J'ai pris soin de mettre un gros point d'interrogation à la question. Alors que les indices d'inflation sont actuellement proches de 0, que les Banques Centrales maintiennent leurs taux d'intervention à des niveaux également proches de 0, il peut sembler audacieux de reparler d'inflation. Quelques indices montrent pourtant que les marchés, moins myopes que ce que l'on imagine, intègrent à nouveau ce risque.

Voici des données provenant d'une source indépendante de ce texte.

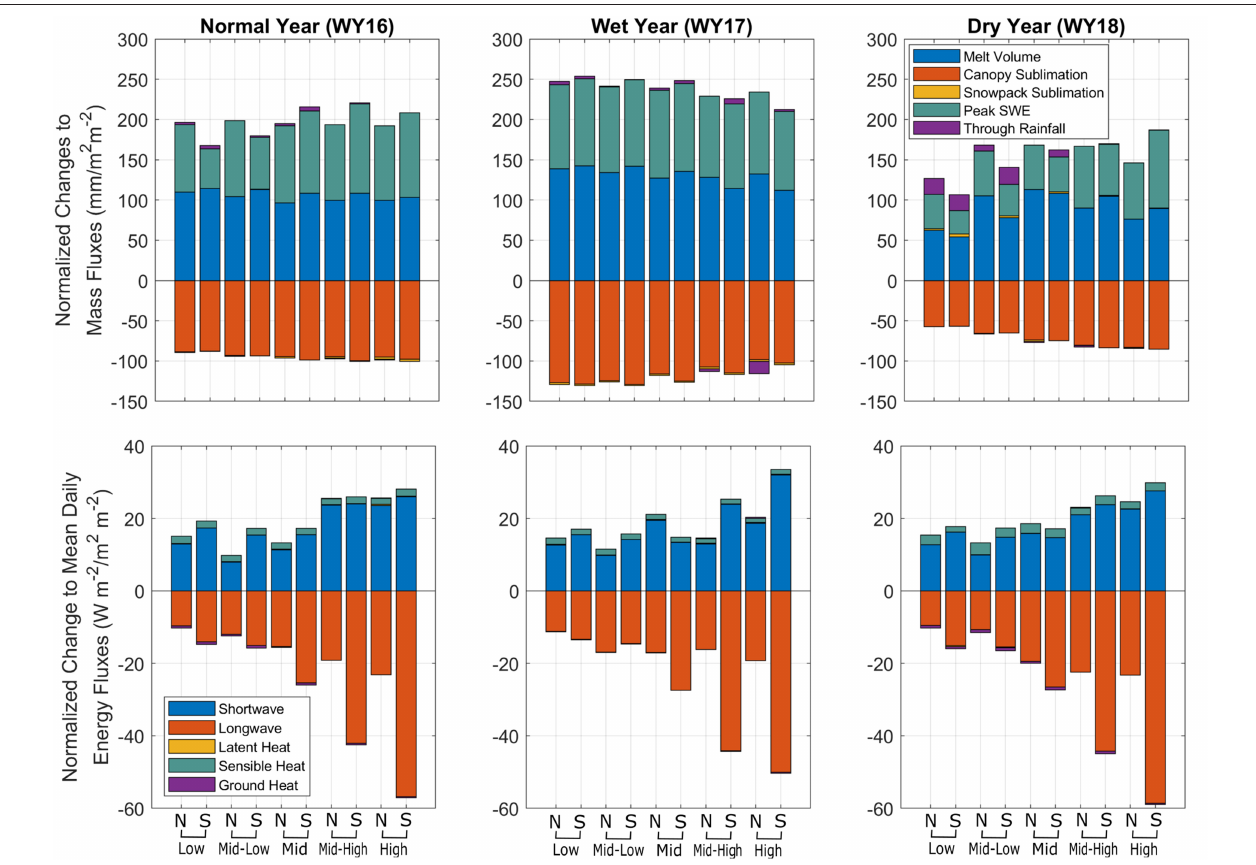
FIGURE 8 | Upper panels: changes to the mean total mass fluxes normalized by LAI changes between the thinning scenarios and the control run. Lower panels: changes to the mean daily energy fluxes normalized by LAI changes. Values from both thinning scenarios are used.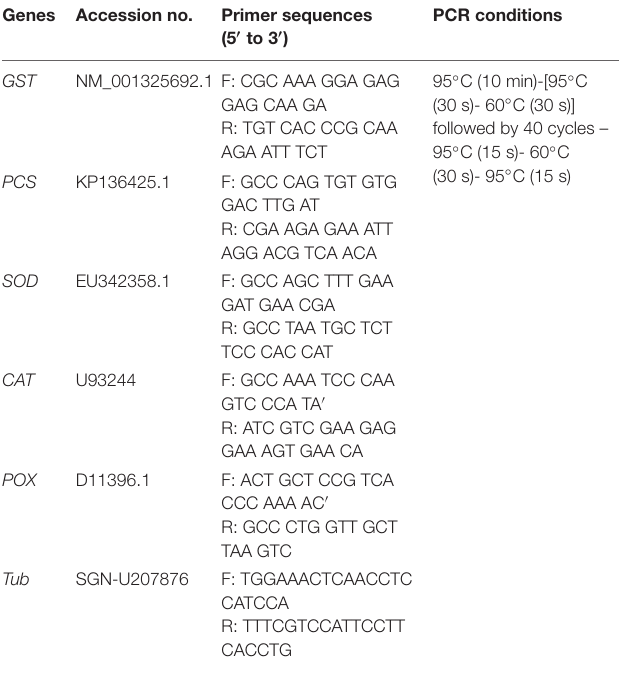
TABLE 1 | Primer sequences and PCR conditions used for qRT-PCR analysis in this experiment. Genes Accession no. Primer sequences (5 (cid:48) to 3 (cid:48)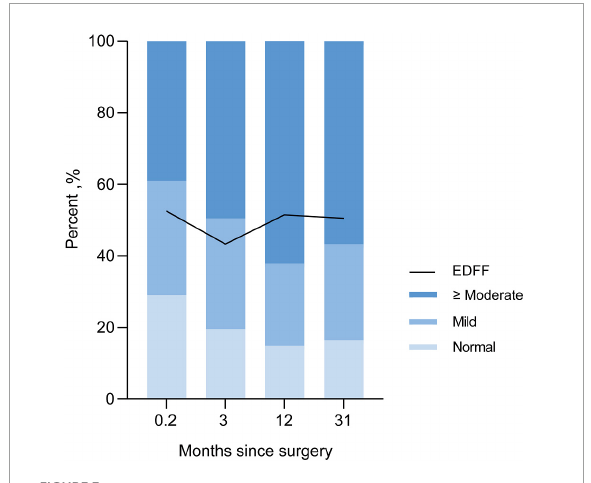
FIGURE3 Incidence of EDFF and rate of different severity of pulmonary regurgitation in postoperative and follow-up echocardiography. EDFF, end-diastolic forward flow.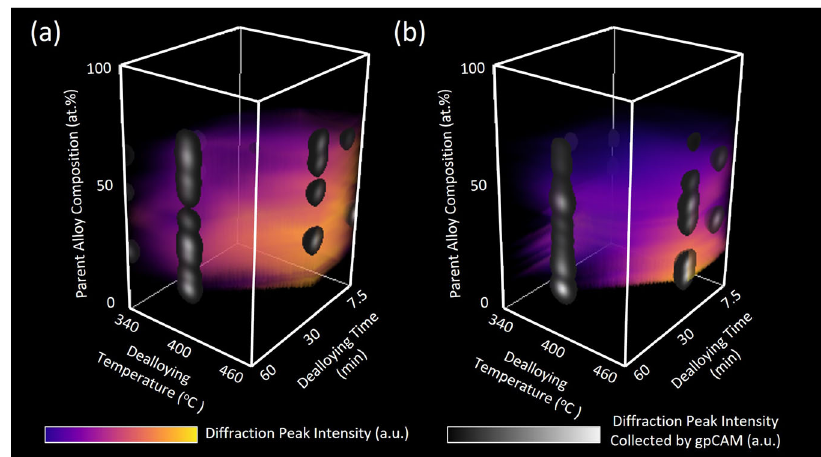
Fig. 7 The data-collection distribution of the autonomous experiment driven by the gpCAM algorithm overlayed on the interpolation of the diffraction peak intensities from Cu2Mg (3 1 1) and CuMg2 (3 5 1). a The sample with thin Mg layer, b The sample with thick Mg layer. Note that the colormap in grid-scan and gpCAM are different for better visualization. (For video sequence of diffraction peak intensity analysis see Supplementary Movie 1 –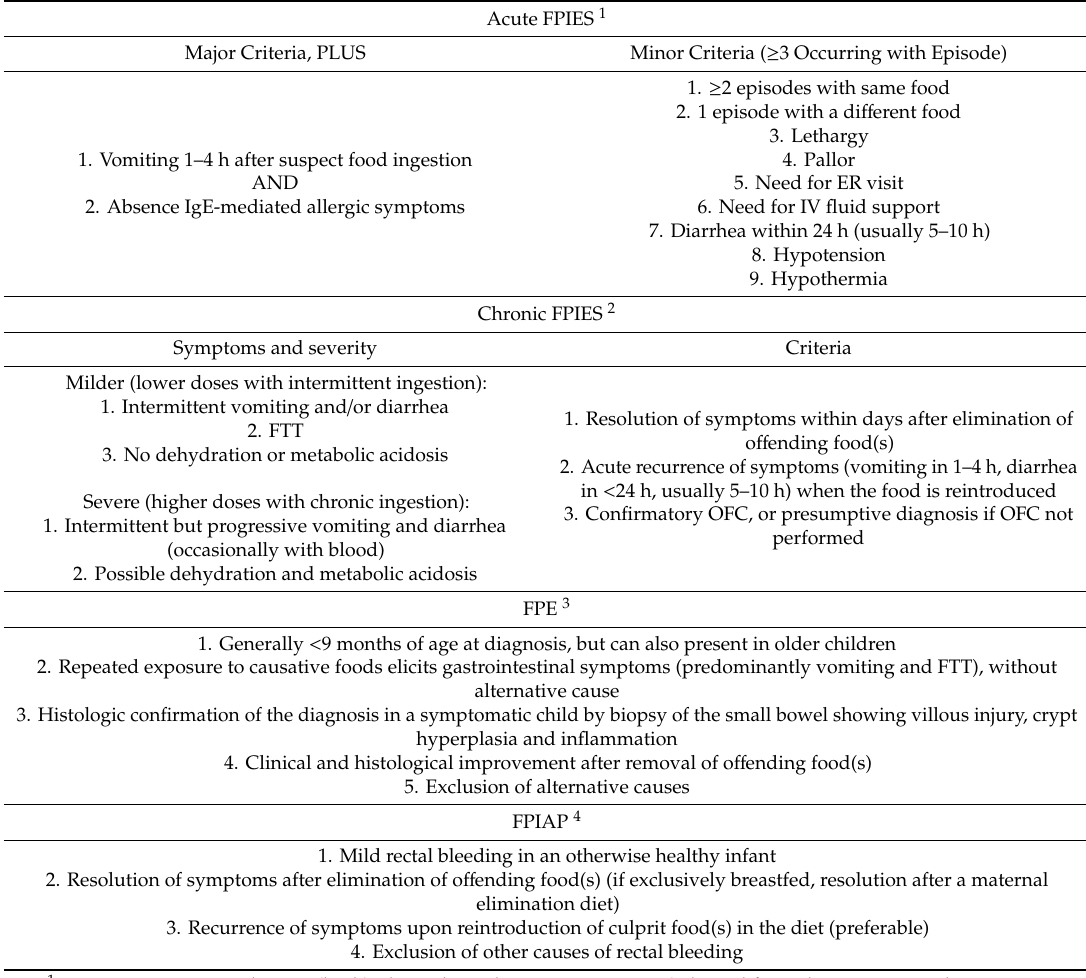
Table 3. Diagnostic criteria of non-IgE-mediated gastrointestinal food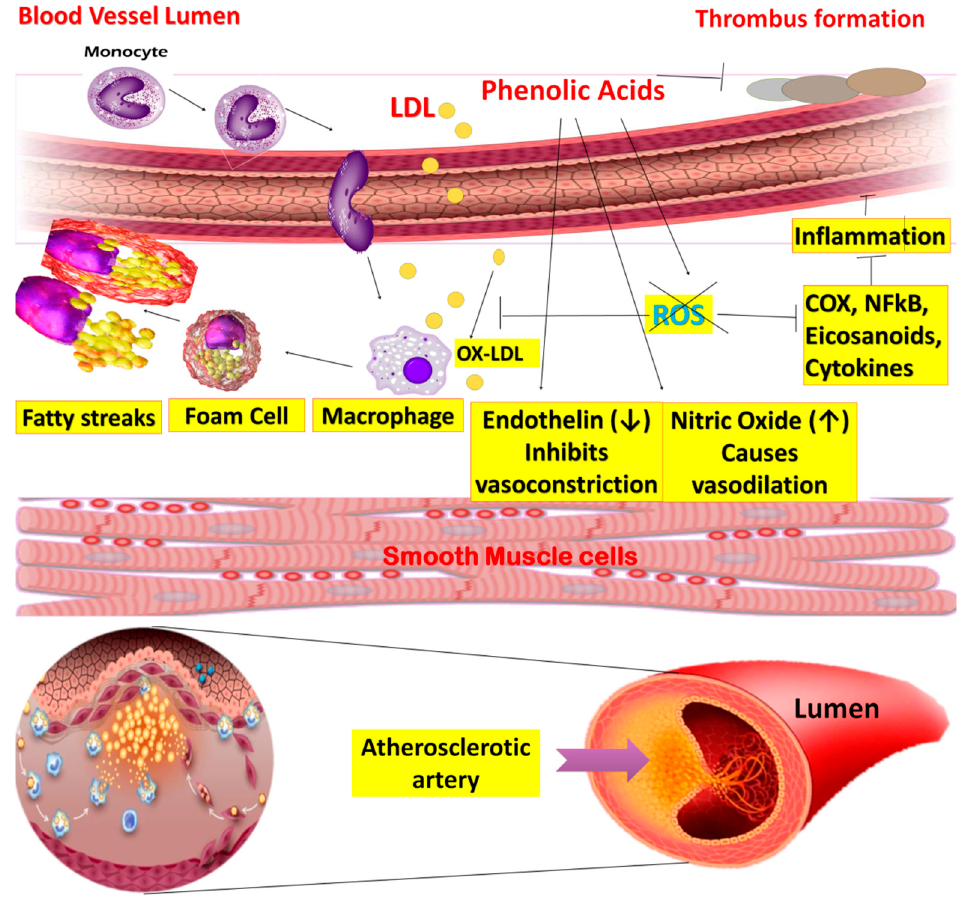
Figure 10. Mechanism of anti-atherosclerosis effect of phenolic acids.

La crise financière, dans son caractère systémique, est bien finie. Mais le flot de liquidités déversé de façon ininterrompu par les Banques Centrales donnent plutôt l'impression d'un barrage rompu : on finance à guichet ouvert, sans limite. A lire les discours de Bernanke comme de Trichet, on voit bien que le souci des modalités de sortie de crise commence à les hanter. L'addiction à l'argent gratuit et sans limite a un effet euphorisant qu'il conviendra de stopper, sous peine de contrôle anti dopage violent.

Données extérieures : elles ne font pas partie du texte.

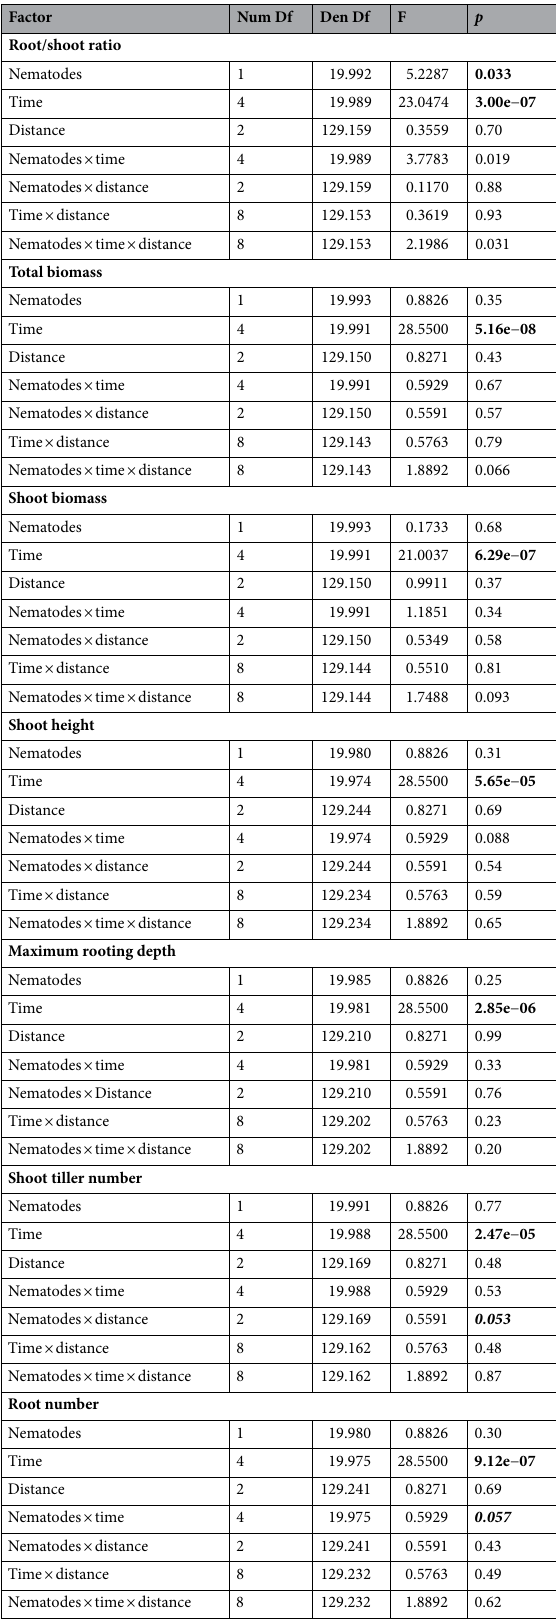
Table 2. Effect of nematode inoculation, distance from the focal plant, and sample harvest time for leachate collection on measured traits of receiver plants. P < 0.05 is highlighted in bold. P ≥ 0.05 is highlighted in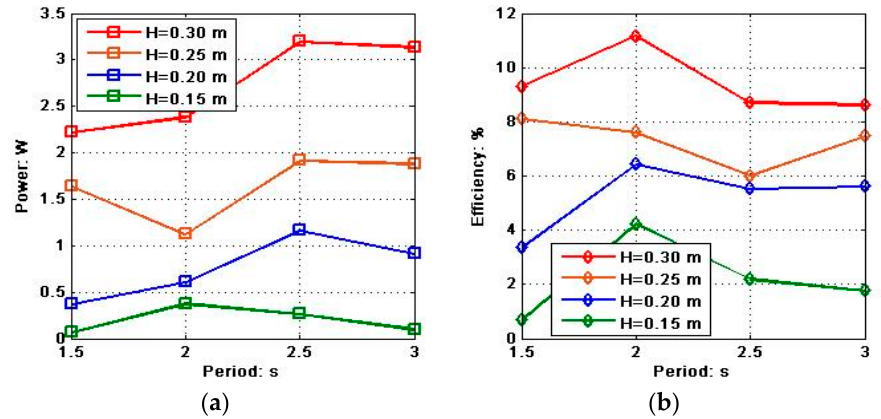
Figure 15. Generation performance of the ACWEC with different wave heights, M 1 = 14.21 kg: ( a ) power curve; ( b ) efficiency curve.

Quel est l'avis des marchés sur l'inflation future ? Il suffit de regarder le point mort d'inflation, c'est-à-dire la différence entre le rendement des obligations d'Etat classiques et celui de celles indexées sur l'inflation. Cet écart nous donne justement l'inflation anticipée sur longue période.Sur ce graphique publié par l'Agence France Trésor, on voit que le point mort d'inflation à 20 ans est remonté à 2,5% début juin, soit le niveau qui prévalait il y a exactement 1 an, quand le pétrole valait 120 dollars, et que la BCE augmentait son taux directeur à 4,25%, à contre-temps de l'activité économique. Ce chart est vraiment très instructif. Sur les 2 courbes rose et rouge, qui montrent l'inflation anticipée à 20-25 ans sur les indices des prix français et européen, on voit la remarquable stabilité entre 2 et 2,5%, de 2005 jusqu'au début de 2008, preuve du bon ancrage des anticipations d'inflation à long terme, pour reprendre le jargon BCE. Après le creux à 1,3% de décembre 2008, au plus fort de la crise financière, cet écart est remonté régulièrement pour retrouver le niveau de 2,5% atteint à l'été dernier. Mais que fait donc Trichet ?!La remontée des taux longs s'explique en partie par le nouvel appétit pour le risque, qui fait que les investisseurs sortent des actifs les plus sûrs et liquides, bons du Trésor, pour racheter du risque : actions, crédit corporate. J'ai déjà parlé de ce mouvement d'asset allocation.Remarquons également que, aux USA, le rendement du T-bonds 10 ans est passé de 2% en décembre 2008 à 4% maintenant, et que l'écart avec le 30 ans est actuellement de 75 pb. Ceci alors que la FED intervient directement sur le marché des taux longs. Il serait mal venu de contester les politiques de soutien au marché et à l'économie qui ont été mises en place depuis 8 mois, avec leurs conséquences budgétaires. Mais de même que la crise a été exceptionnelle, la méthode de sortie de crise est également terra incognita. Il me semble que c'est ce que les marchés sont en train de nous dire.